Photo of John J. Donohue III at William Neukom Building at the Stanford Law School
Photo by Norbert Von der Groeben

John J. Donohue III, C. Wendell and Edith M. Carlsmith Professor of Law, has brought his economic expertise and empirical techniques to bear on a number of cutting-edge social issues. In stark contrast to many legal academics, whose work deals largely with the historical or theoretical, Donohue is renowned for his use of large-scale statistical studies that estimate the impact of law and public policy on a variety of areas, including everything from employment discrimination to school funding to crime control. Among his highly acclaimed articles are “Shooting Down the ‘More Guns, Less Crime’ Hypothesis” (with Ian Ayres) and “The Impact of Legalized Abortion on Crime” 
(with Freakonomics co-author Steven D. Levitt).

But recently, Donohue’s scholarship has plunged him into a contemporary drama with life or death consequences. As the use of capital punishment has come under increasing scrutiny, with DNA evidence freeing some death-row inmates and the multimillion-dollar cost of death penalty appeals making headlines, movements have begun to roll back the statutes that were passed with frequency during the 1970s. Litigation has become a large part of that effort and that’s where Donohue has stepped in.

In 2006, Donohue, then a Yale law professor, was approached by the plaintiffs in a class action brought by nine death-row inmates seeking to overturn Connecticut’s death penalty under the state constitution in a state habeas proceeding. Known for earlier research that concluded the death penalty does not have a deterrent effect, Donohue was asked to become an expert witness in the case.

Donohue undertook an exhaustive empirical examination of the 205 death-eligible cases that had been filed in Connecticut from 1973, when the state’s death penalty law went into effect, through 2007. A recent New York Times editorial described his findings, saying, “In Connecticut, a powerful, comprehensive study provided evidence that state death sentences are haphazardly meted out, with virtually no connection to the heinousness of the crime.”

“In 1972, the U.S. Supreme Court overturned Georgia’s death penalty based on its random implementation, and that’s the yardstick we were using to measure Connecticut’s law,” Donohue explains.

There was no question—even the opposition agreed—that an enormous geographical disparity existed in the statute’s application. “Connecticut prosecutors are allowed to decide whether to seek death in any particular death-eligible case,” says Donohue. And one prosecutor was far more aggressive in pushing for capital punishment: “A death-eligible defendant was at least seven times more likely to receive a death sentence in his jurisdiction than in the rest of the state.”

It also quickly became apparent that the system treated minority-on-white crimes much more harshly. “But the typical argument in response to such a finding,” says Donohue, “is that the disparate treatment is justified because those particular crimes were in fact more egregious.”

To analyze the validity of that assertion, Donohue designed a study in which he asked law students from Yale and the University of Connecticut to evaluate the egregiousness of each of the 205 death-eligible cases, considering four factors: victim suffering (e.g., duration of pain); victim characteristics (e.g., age, vulnerability); defendant’s culpability (motive, intoxication, or premeditation); and the number of victims. The students rated each crime without knowing either the victim’s or the defendant’s race or the outcome of the prosecution. Their conclusion was clear: The minority-on-white crimes were no more egregious than the rest of the death-eligible crimes. “And the combination of the harsher treatment of minority-on-white murders when, if anything, they tended to be less egregious murders than other death-eligible cases,” says Donohue, “established that the law was being applied in a racially discriminatory fashion.”
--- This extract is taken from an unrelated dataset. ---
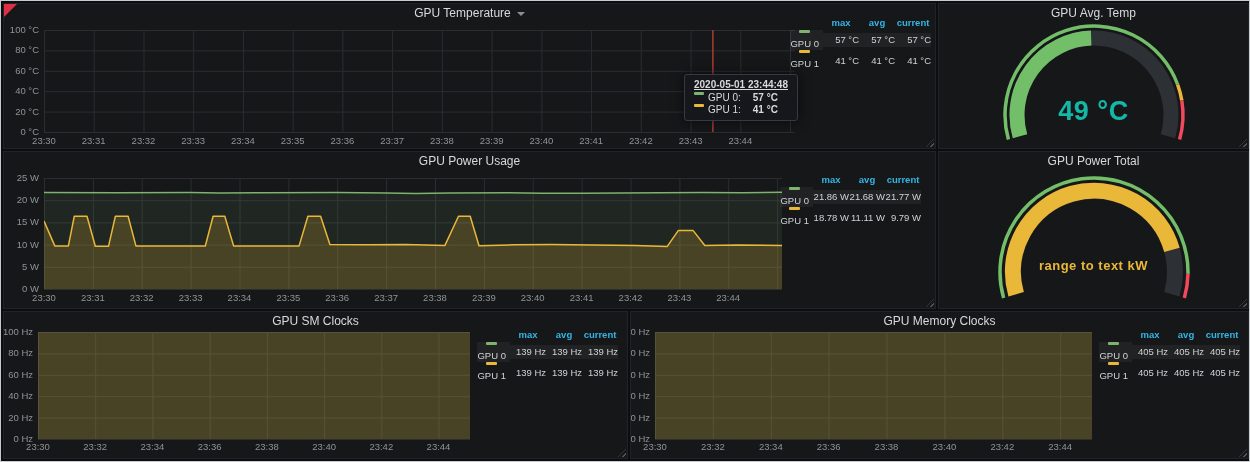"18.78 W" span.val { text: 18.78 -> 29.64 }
In 2010, Donohue presented an early version of his findings to the Connecticut Legislature, which then voted to abolish the death penalty. But the governor, who was under political pressure to uphold the law following a particularly gruesome and highly publicized multiple murder, exercised her veto.
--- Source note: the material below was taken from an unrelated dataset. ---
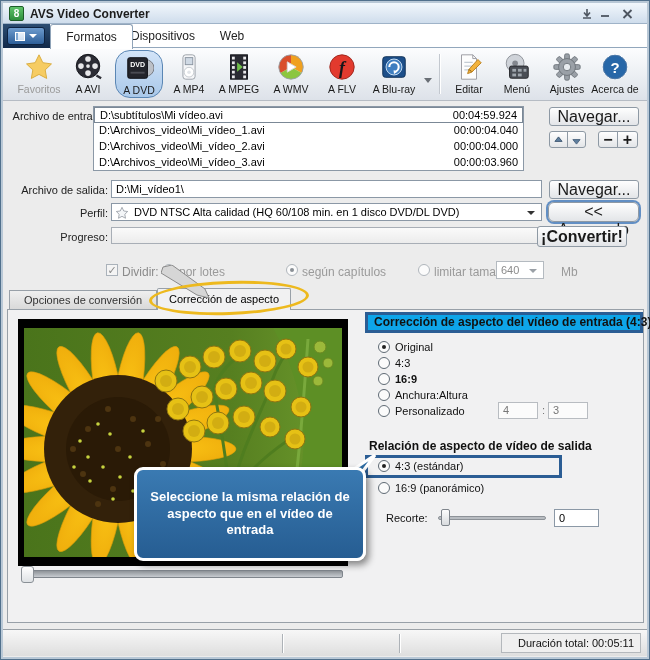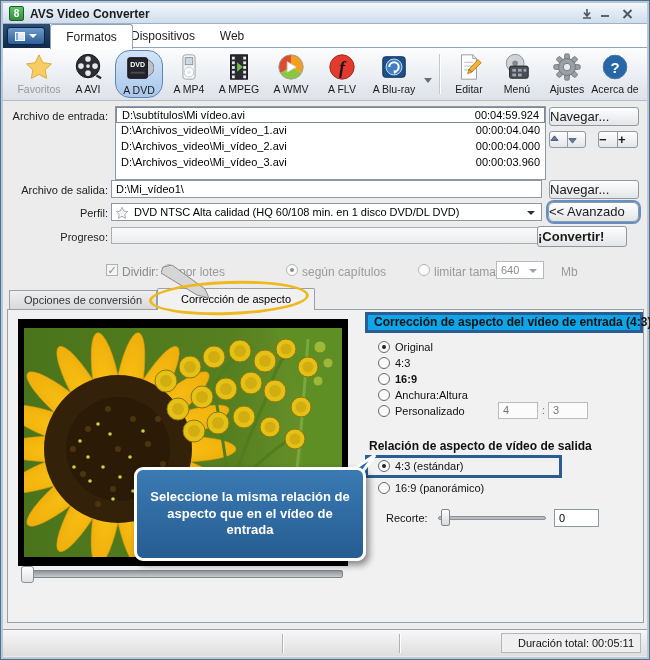"D:\subtítulos\Mi vídeo.avi" .filelist { height: 74px -> 65px; left: 114px -> 92px }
In April 2012, the legislature revisited the question and voted to abolish the death penalty prospectively, avoiding the political hot potato of reversing the two death sentences in the horrific murders. The newly elected governor has signed the bill into law. (Read The New York Times article that discusses this decision and cites Donohue’s work.)

Meanwhile, Donohue’s case will go to trial in June to decide the fate of the 11 individuals now on death row. “If the court finds that there is no meaningful way to distinguish the relatively few cases that get the death penalty from the many death-eligible cases that do not, then it is likely that all of the death sentences will be reversed,” he says. Presumably, the evidence of geographic disparities and racial discrimination will buttress the conclusion that the death penalty in Connecticut is being administered in an arbitrary and capricious fashion.

If the trial court finds the death penalty system was not administered in an unconstitutional manner, then, says Donohue, the Connecticut Supreme Court will have the final word. “This case has been highly contentious and there is no question that the death-row inmates will exhaust their appellate options.” If the state loses at trial though, the state may simply accept that judgment in light of the recent legislative determination that the death penalty is simply bad public policy.